→ Information supplied
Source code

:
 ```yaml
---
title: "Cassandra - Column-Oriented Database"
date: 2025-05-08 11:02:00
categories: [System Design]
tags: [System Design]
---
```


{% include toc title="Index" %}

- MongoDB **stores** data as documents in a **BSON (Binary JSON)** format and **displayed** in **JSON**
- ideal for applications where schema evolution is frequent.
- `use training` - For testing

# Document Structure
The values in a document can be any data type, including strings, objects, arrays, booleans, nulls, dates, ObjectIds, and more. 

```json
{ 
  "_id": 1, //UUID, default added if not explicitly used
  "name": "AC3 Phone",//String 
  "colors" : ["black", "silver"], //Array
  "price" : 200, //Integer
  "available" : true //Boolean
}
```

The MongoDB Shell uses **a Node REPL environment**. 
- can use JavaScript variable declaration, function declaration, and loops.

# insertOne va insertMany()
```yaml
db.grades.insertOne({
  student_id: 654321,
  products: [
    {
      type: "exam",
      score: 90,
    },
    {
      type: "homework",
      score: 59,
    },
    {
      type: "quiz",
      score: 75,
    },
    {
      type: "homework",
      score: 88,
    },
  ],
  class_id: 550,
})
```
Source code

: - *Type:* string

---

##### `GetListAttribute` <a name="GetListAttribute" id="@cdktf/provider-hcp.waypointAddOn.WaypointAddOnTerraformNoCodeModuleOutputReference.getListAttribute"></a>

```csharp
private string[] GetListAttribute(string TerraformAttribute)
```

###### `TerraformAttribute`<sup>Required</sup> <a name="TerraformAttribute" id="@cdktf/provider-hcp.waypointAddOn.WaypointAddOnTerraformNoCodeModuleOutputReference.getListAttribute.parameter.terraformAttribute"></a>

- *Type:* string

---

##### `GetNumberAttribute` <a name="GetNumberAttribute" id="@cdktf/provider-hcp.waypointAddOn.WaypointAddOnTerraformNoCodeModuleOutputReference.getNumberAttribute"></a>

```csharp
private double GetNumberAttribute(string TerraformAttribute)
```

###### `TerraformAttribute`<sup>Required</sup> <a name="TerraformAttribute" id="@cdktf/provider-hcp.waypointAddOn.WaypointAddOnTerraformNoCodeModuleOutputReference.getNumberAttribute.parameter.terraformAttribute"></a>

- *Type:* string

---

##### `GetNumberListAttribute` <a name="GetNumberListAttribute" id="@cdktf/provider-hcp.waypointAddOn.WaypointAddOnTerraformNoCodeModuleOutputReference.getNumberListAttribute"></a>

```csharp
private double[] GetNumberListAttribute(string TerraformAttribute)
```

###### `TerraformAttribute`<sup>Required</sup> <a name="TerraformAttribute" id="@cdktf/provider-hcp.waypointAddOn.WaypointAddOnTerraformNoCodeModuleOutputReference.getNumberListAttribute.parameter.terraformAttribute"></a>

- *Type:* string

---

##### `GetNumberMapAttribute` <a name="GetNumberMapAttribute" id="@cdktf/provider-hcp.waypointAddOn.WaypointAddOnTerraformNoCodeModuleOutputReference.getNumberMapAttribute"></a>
---
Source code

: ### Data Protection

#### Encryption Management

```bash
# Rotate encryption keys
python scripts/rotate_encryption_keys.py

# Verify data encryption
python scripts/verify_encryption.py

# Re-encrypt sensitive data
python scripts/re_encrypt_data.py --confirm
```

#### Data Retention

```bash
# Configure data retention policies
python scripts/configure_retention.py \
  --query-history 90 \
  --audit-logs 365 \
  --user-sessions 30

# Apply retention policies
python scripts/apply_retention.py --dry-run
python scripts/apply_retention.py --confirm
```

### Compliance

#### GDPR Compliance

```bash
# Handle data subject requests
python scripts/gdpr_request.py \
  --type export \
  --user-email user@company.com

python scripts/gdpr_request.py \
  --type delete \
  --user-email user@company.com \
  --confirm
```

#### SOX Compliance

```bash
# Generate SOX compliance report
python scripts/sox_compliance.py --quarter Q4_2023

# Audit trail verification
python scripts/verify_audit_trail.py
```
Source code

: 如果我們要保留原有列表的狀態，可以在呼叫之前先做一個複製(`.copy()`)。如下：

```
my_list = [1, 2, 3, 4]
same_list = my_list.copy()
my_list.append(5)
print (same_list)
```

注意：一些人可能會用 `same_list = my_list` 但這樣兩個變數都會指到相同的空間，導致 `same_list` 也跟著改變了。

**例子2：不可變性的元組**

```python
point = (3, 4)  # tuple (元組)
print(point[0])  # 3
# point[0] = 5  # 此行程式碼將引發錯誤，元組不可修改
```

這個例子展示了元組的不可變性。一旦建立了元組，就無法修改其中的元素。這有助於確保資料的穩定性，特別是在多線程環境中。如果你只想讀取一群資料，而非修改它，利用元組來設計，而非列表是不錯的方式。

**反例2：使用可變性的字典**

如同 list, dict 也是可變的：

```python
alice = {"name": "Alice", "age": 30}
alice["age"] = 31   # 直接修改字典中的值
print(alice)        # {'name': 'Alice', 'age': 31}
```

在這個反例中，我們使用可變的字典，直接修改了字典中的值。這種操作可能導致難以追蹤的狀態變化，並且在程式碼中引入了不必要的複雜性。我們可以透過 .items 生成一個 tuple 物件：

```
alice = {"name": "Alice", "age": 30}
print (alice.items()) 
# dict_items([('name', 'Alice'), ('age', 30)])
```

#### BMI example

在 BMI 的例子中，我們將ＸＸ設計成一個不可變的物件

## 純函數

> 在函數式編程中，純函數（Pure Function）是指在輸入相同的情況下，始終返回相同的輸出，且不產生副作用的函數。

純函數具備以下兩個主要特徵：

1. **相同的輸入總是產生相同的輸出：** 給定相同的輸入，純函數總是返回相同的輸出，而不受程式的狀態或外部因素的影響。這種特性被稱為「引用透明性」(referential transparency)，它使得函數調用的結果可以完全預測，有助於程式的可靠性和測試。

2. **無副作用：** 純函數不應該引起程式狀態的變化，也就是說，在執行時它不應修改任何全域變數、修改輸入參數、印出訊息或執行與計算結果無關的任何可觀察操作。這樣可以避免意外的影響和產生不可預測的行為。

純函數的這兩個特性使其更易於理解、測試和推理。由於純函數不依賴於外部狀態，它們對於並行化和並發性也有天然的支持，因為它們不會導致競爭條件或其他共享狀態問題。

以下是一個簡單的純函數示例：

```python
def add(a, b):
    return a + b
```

→ Assignment
Reproduce each line of the material that mentions "copy".

→ Answer to the problem
: 如果我們要保留原有列表的狀態，可以在呼叫之前先做一個複製(`.copy()`)。如下：
same_list = my_list.copy()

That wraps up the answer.